The announcement, along with indications that state-run banks had already received forward premiums on the RBI’s behalf, helped pull premiums lower on Wednesday. The USD/INR January month-end forward premium eased to 41 paisa, down from Tuesday’s peak of 58 paisa, while the November month-end premium fell to 240 paisa from a recent high of 278 paisa.
“These steps will inject rupee liquidity while drawing out excess dollars,” said Amit Pabari, managing director at FX advisory firm CR Forex. “The intent is to ease tight market conditions and cool the sharp rise in forward premiums.”

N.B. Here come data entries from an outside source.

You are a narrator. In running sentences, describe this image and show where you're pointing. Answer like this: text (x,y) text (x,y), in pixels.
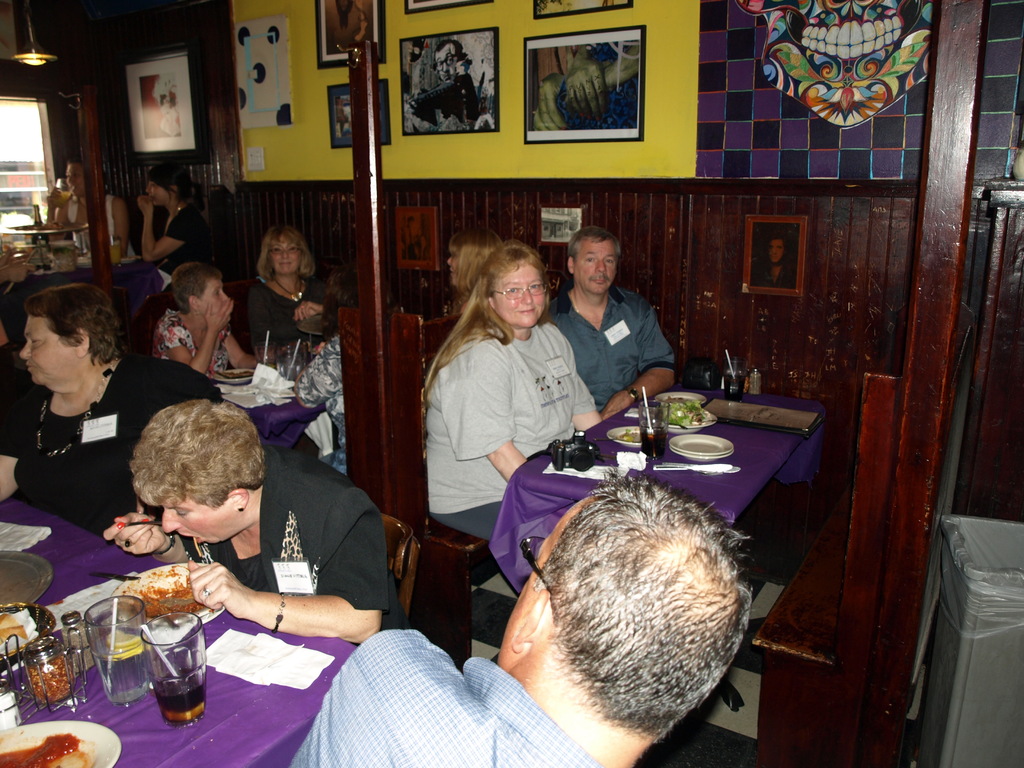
In this picture we can see a group of people (270,300) sitting on chairs (444,517) and in front of them on table (57,533) we have glasses (126,652) with drinks (140,660) and straw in it, bottles (41,661), plate (111,758) with some food item (157,601), menu card (764,413), camera (594,454), tissue paper (594,470) and in the background (278,79) we can see wall (489,191) with frame (440,82), light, window (38,139), some person (123,209).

In the spot market, the rupee slipped 0.1% to 89.70 per dollar. Traders expect relatively muted trading into the year-end, following the sharp swings seen earlier in December that pushed the currency to a record low of 91.0750 before it rebounded on aggressive RBI intervention.
On Wednesday, modest demand for dollars at the daily reference rate limited the rupee’s ability to benefit from a weaker U.S. currency. The dollar index hovered near a two-month low, last seen around 97.9.
Despite recent stabilization, the rupee remains under pressure over the broader year. It has fallen roughly 5% so far and ranks as the weakest performing Asian currency in 2025, weighed down by sluggish investment inflows and the impact of steep U.S. trade tariffs.